During this period, Dr. Petryshyn facilitated professional exchanges in areas even outside the specialization of MacEwan. For example, he organized an agricultural exchange program for farmers to learn how to integrate the trade under a capitalist economic system. He also organized or worked as an advisor for many projects such as a business exchange program, and a nursing program led by former Dean of Health and Community Studies, Dr. Geraldine Nakonechny, that included the translation of MacEwan’s nursing instruction materials into Ukrainian and faculty exchanges. In the 2000s, Dr. Petryshyn established the Alberta Ukraine Alliance for Deaf and Hard of Hearing Persons to advocate for the rights of the deaf in Ukraine and provide them with educational supports.

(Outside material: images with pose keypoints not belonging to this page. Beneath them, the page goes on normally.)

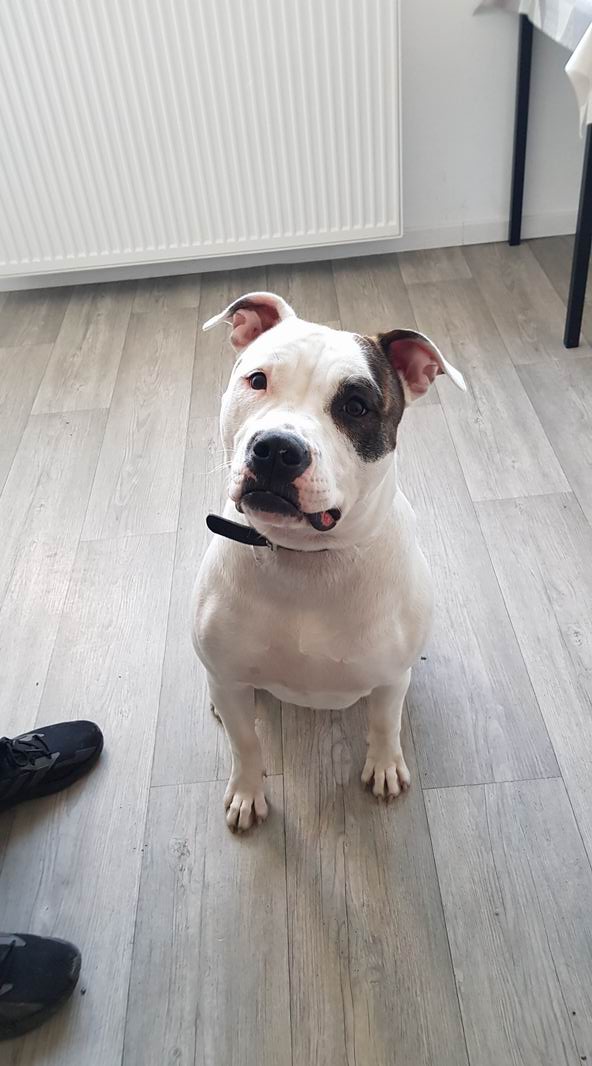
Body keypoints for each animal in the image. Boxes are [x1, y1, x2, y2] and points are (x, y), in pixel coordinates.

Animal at [192, 291, 465, 830]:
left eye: (355, 406)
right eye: (258, 380)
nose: (277, 448)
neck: (307, 561)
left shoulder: (389, 679)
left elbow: (384, 723)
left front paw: (384, 766)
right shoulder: (231, 683)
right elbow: (245, 742)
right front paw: (248, 792)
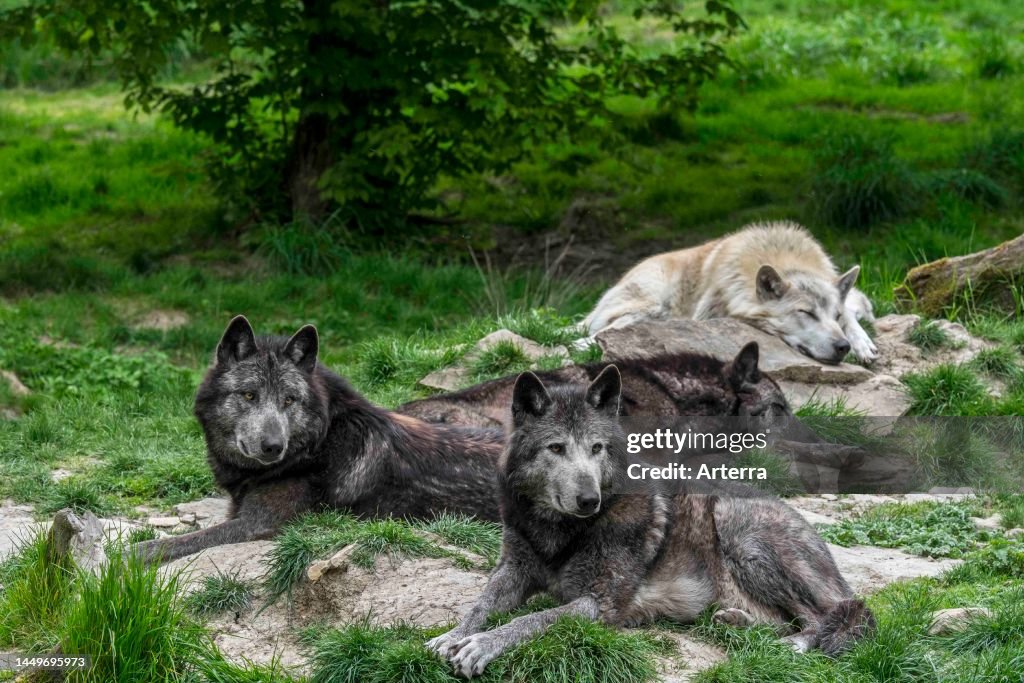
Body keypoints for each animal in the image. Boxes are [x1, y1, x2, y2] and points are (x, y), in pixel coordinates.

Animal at [135, 316, 503, 564]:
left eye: (289, 400)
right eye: (249, 395)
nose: (273, 447)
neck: (316, 445)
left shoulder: (256, 525)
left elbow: (174, 542)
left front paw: (128, 554)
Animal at [427, 369, 874, 678]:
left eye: (597, 448)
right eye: (556, 448)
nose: (589, 500)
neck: (561, 530)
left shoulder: (600, 604)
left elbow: (531, 620)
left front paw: (481, 645)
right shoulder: (513, 570)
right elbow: (481, 603)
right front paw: (450, 636)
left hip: (740, 531)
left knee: (836, 613)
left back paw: (792, 646)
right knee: (788, 617)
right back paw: (740, 622)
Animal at [583, 221, 878, 364]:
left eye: (835, 316)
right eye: (806, 313)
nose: (842, 347)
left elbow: (854, 316)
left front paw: (862, 344)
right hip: (653, 306)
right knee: (597, 333)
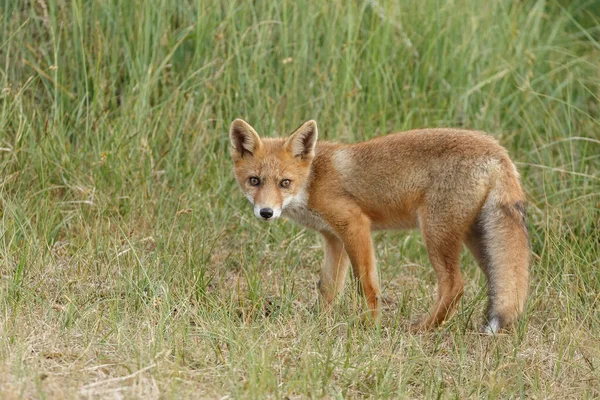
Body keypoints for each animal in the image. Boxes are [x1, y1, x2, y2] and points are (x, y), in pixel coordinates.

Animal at [230, 119, 528, 334]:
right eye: (254, 181)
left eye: (285, 183)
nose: (266, 212)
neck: (313, 181)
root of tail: (498, 150)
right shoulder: (334, 238)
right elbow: (327, 288)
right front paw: (320, 325)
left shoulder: (354, 224)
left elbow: (366, 284)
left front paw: (368, 328)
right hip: (478, 241)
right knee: (500, 285)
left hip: (436, 233)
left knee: (454, 285)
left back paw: (422, 328)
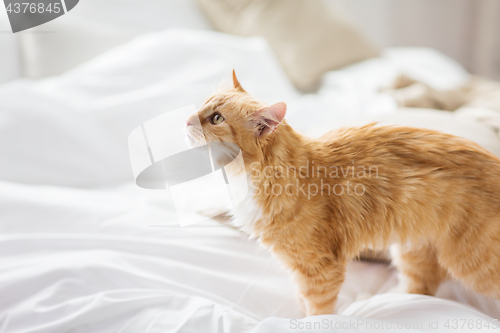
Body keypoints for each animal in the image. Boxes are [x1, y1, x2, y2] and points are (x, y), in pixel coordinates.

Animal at [186, 71, 500, 316]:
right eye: (201, 107)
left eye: (216, 118)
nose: (187, 121)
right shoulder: (298, 267)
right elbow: (302, 298)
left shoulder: (320, 265)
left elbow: (318, 309)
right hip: (412, 249)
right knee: (422, 288)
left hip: (472, 264)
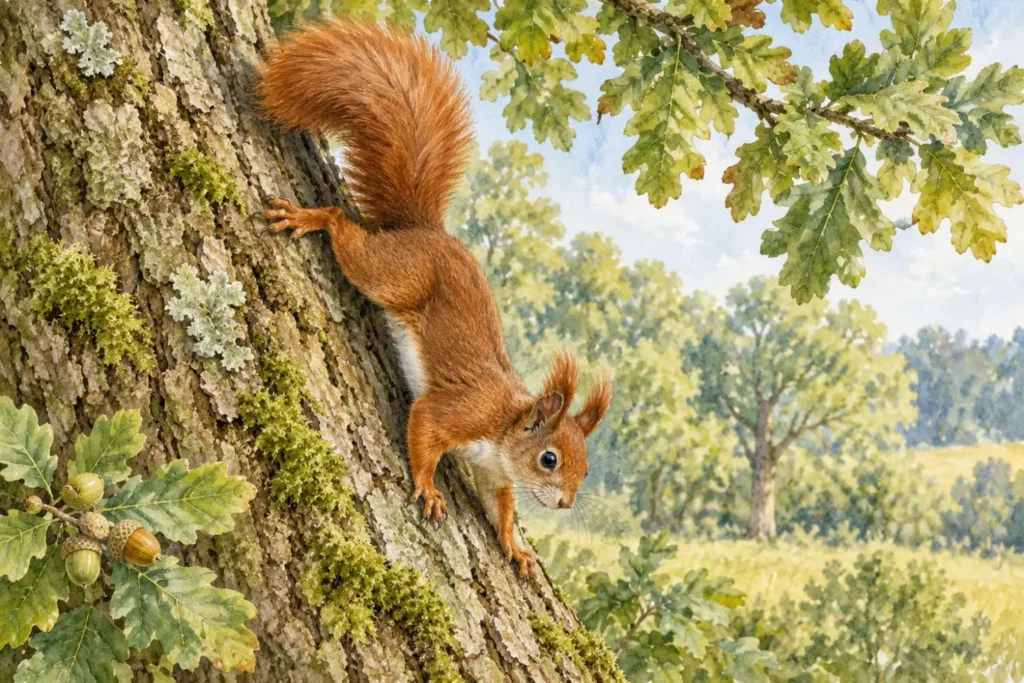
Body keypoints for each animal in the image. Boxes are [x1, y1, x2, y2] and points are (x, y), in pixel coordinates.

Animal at [255, 19, 611, 577]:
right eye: (550, 458)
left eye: (587, 466)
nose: (566, 502)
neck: (504, 429)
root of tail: (425, 230)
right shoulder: (458, 412)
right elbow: (423, 430)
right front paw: (426, 487)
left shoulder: (494, 473)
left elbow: (500, 507)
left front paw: (514, 545)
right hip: (394, 275)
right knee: (344, 228)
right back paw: (310, 217)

During this time, Dr. Petryshyn also facilitated the launch of the challenging and successful Inclusive Education in Ukraine project. Learn more about Dr. Petryshyn’s work with the deaf community and inclusive education in the interview on the following page with Dr. Ihor Kobel, Chair of Services for Students with Disabilities, Associate Professor Department of Social Work, Ukrainian Catholic University, Lviv, Ukraine.
Dr. Petryshyn’s work has always responded to the ever-emerging needs of the Ukrainian community. This has become clearly evident as Ukraine has undergone significant political upheaval throughout the twenty first century including the Orange Revolution, which Dr. Petryshyn attended as an elections observer, and the Revolution of Dignity (or Euromaidan) which Dr. Petryshyn responded to with the creation of the Contemporary Ukraine Research Forum in collaboration with the University of Alberta and Concordia College. On the following page, you can hear an interview with Dr. Oleksandr Pankieiev about Dr. Petryshyn’s work following Euromaidan. Most recently, Dr. Petryshyn has been working with the Ukrainian Canadian Congress Alberta Provincial Council and the Canada Ukraine Foundation to organize coordinated support for Ukraine during the 2022 Russia-Ukraine war.